While dismissing knowledge of the leaked reform paper, Ghafoor said the party had considered the need for a “transitional agreement” for reforms of the country’s security forces based on recommendations raised in last year’s CoNI report.

“Coup” allegations

The MDP has continued to accuse the country’s security forces of helping orchestrate a “coup e’etat” on February 7, 2012, leading to former President Mohamed Nasheed controversially resigning from office and being later replaced by his then Vice President Dr Moahmed Waheed.

The resignation came after sections of the police and military mutinied against the president on February 7 – a development rejected by the CoNI report, which concluded that the administration of President Waheed had come to power legitimately and not through an alleged coup.

With the CoNI process concluded, Ghafoor accused the Commonwealth and the wider international community of failing to ensure reforms to strengthen democratic institutions called for in the report’s findings were met.

He alleged that the Maldives Police Service (MPS) had failed to fully be transferred from a militarised to civil institution dating back to the administration of former President Maumoon Abdul Gayoom’s before the country’s first multi-party democratic election in 2008.

“Gayoom had moved to separate the military and police into different bodies. In the end, he failed to do this adequately,” Ghafoor said.

Despite pledging to reform the police and military, the MDP said it was not planning a “witch-hunt”.

According to Ghafoor, the MDP was instead focused on trying to secure a “huge election majority” in order to carry out reforms with the mandate of the public.

“This will help solve everything,” he said.

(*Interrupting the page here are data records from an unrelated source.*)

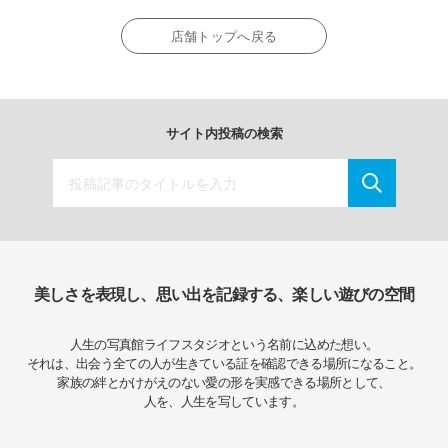
店舗トップへ戻る
サイト内投稿の検索
美しさを表現し、思い出を記録する、楽しい遊びの空間
人生の写真館ライフスタジオという名前に込めた想い。
それは、出会う全ての人が生きている証を確認できる場所になること。
家族の絆とかけがえのない愛の形を実感できる場所として、
人を、人生を写しています。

Minivan News was at time of press awaiting a response from Police Integrity Commission (PIC) Director General Fathimath Sareera Ali Shareef over the allegations and reforms within the police since last February’s power transfer.

Internal investigations

In June this year, the PIC announced it had concluded investigations into allegations of police brutality against demonstrators of the Maldivian Democratic Party (MDP) on February 8, 2012, submitting six cases for prosecution – recommending administrative action by the home ministry against those officers.

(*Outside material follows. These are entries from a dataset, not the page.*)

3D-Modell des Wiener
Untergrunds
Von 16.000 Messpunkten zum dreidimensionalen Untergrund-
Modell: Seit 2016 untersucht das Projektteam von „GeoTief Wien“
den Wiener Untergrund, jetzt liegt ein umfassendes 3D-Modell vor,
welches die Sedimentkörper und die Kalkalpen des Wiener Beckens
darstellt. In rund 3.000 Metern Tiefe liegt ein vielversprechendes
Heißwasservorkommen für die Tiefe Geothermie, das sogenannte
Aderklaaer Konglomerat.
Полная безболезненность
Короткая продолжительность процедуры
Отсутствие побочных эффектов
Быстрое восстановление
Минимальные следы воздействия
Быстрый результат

However, the police disciplinary board later decided not to take any administrative action against five officers facing criminal prosecution.

According to a status update from the PIC on June 6, the commission had investigated 29 cases of police brutality before forwarding six cases for prosecution.

PIC Vice Chair Haala Hameed told parliament’s Government Oversight Committee on June 4 that the commission had urged then-Home Minister Dr Mohamed Jameel Ahmed to suspend the accused officers immediately.

However, Hameed said that the request was not adhered to and at least one of the accused officers was promoted.

Hameed said the commission had failed to identify the police officers in five of the remaining cases while 11 other cases lacked supporting evidence.

Former PIC Chair Shahinda Ismail – who resigned citing failure to hold police accountable for human rights violations – explained to Minivan News in September 2012 that article 44 of the Police Act allows the home minister to ignore PIC recommendations if the commission is informed in writing.